Contrary to the dissent's contention, USD public safety officers did in fact question Laielli and Ramser's roommates that night. As for the failure to prevent Ramser's roommate from cleaning up, no evidence supports the dissent's contention that such conduct was more than negligence or that it impacted the police's ability to investigate. Again, nothing prevented the San Diego Police Department from interviewing witnesses that night or responding to the scene to gather the cups or drinks that could have still been on the scene. The police did not do so. --------
Finally, Ramser disputes the fairness of USD's administrative hearing and argues that its failure to punish Laielli evidences deliberate indifference. The record shows, however, that she was informed in writing of the hearing date and encouraged to contact USD before the hearing to review the evidence that the university would consider. Shortly prior to the hearing, USD reached out to Ramser again when it did not hear from her and informed Ramser that she could submit a written response to evidence, including a victim impact statement, if she could not attend the hearing in person. Viewing the record as a whole, we conclude that the district court did not err in granting summary judgment to USD.
2. Ramser also appeals the district court's denial of leave to file a second amended complaint. Reviewing for abuse of discretion, see Branch Banking & Trust Co. v. D.M.S.I., LLC, 871 F.3d 751, 760 (9th Cir. 2017), we affirm because Ramser failed to comply with the district court's scheduling order, and failed to demonstrate good cause for that failure.

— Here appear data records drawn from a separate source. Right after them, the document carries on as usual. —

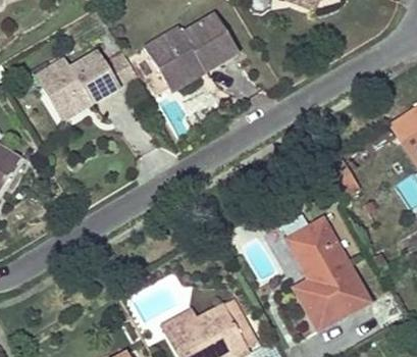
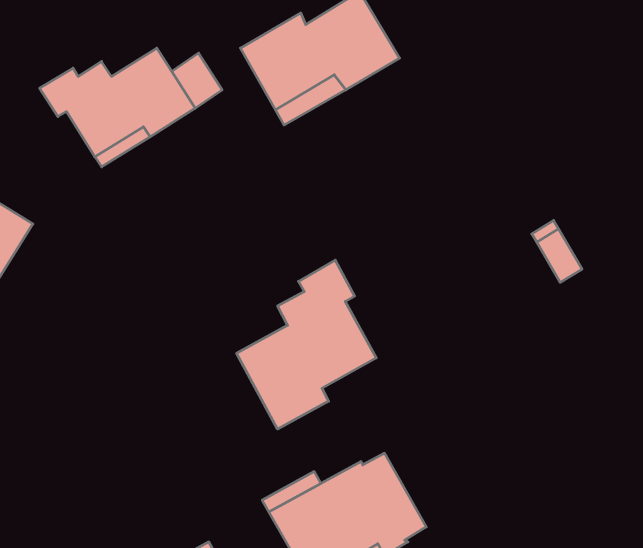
building: none -> [237,260,376,429]
building: [286,217,368,328] -> none

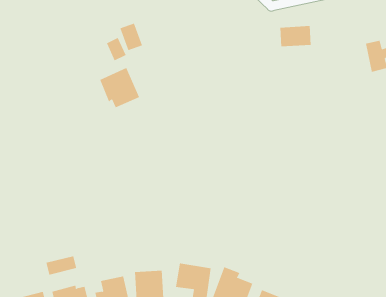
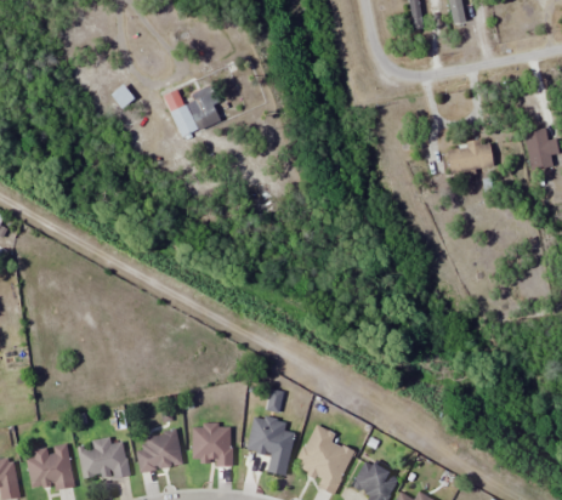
building: [279,26,312,47] -> [450,143,493,170]
building: [99,67,140,108] -> none
building: [46,255,77,275] -> none

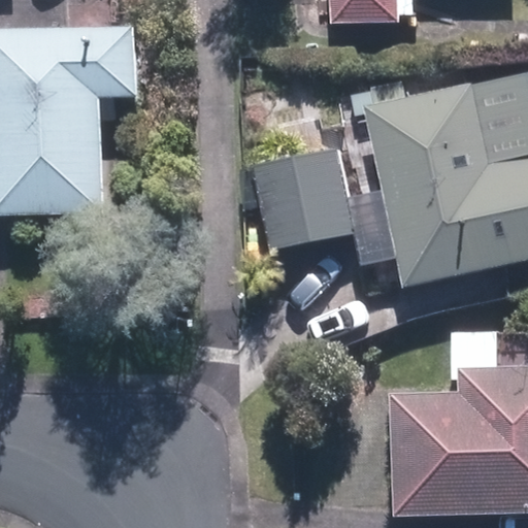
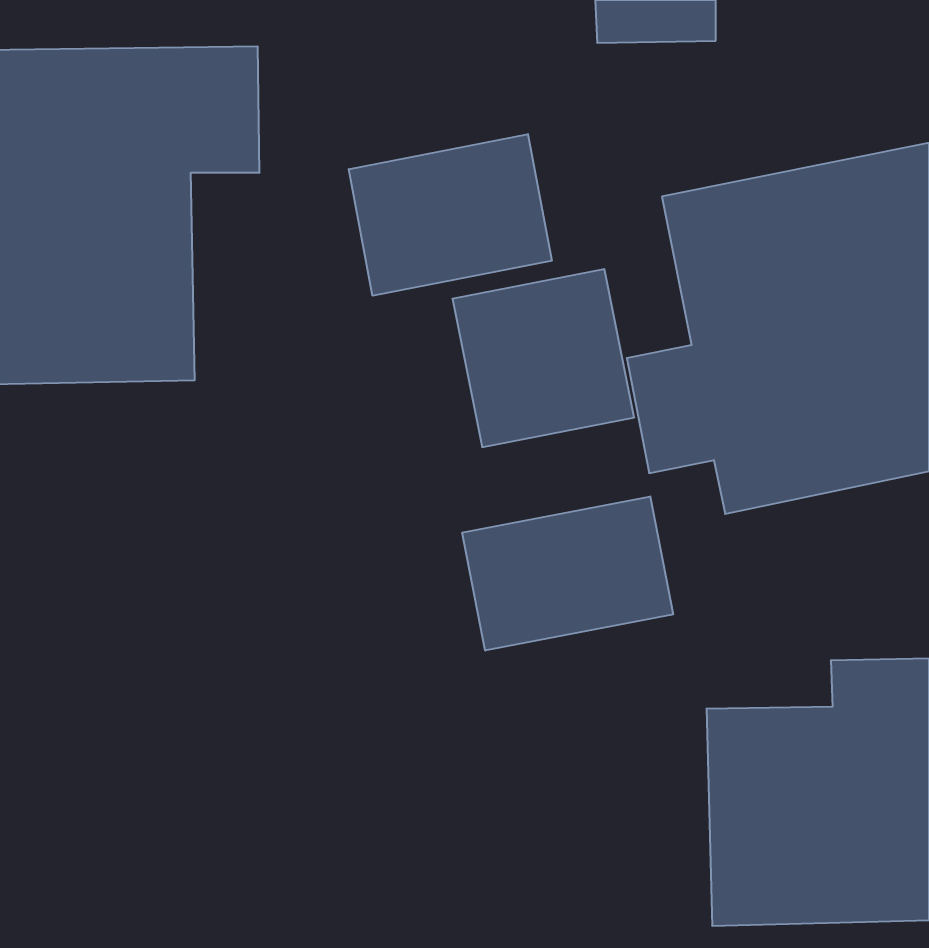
building: none -> [349,134,552,296]
building: none -> [462,496,673,651]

3. Finally, Ramser argues the district court denied her relevant discovery, namely, a spreadsheet of prior sexual assaults at USD and other prior sexual assault evidence. We will reverse the denial of discovery only if it resulted "in actual and substantial prejudice to the complaining litigant." See Laub v. U.S. Dep't of Interior, 342 F.3d 1080, 1093 (9th Cir. 2003). Ramser's requests were overbroad, but in any event, because she failed to show that the district court's decision prejudiced her, we affirm.
AFFIRMED.
OWENS, Circuit Judge, dissenting:
I respectfully dissent. In my view, construing the facts in the light most favorable to Ramser, a jury could find that USD acted with deliberate indifference.
The actions of the USD officials who visited Ramser's dorm room are especially troubling. After Ramser alerted USD authorities that she was allegedly drugged and raped, public safety officer Baker found the alleged perpetrator, Laielli, naked in her bed. Community Director Lee and public safety officers Skillings and Salton arrived soon after, and no one secured the scene, took statements from Laielli or Ramser's roommates, took the cups or drinks to be tested for drugs, or otherwise attempted to preserve evidence. Instead, they allowed a roommate to clean the dorm room, and drove Laielli home. This conduct made it almost impossible to properly investigate Ramser's complaint of sexual assault. Thus, there is a triable issue of material fact regarding whether USD's "response was 'clearly unreasonable in light of the known circumstances,'" and whether Ramser was prejudiced as a result. Oden v. N. Marianas Coll., 440 F.3d 1085, 1089 (9th Cir. 2006) (quoting Davis v. Monroe Cty. Bd. of Educ., 526 U.S. 629, 648 (1999)).
Accordingly, I would reverse and remand for further proceedings.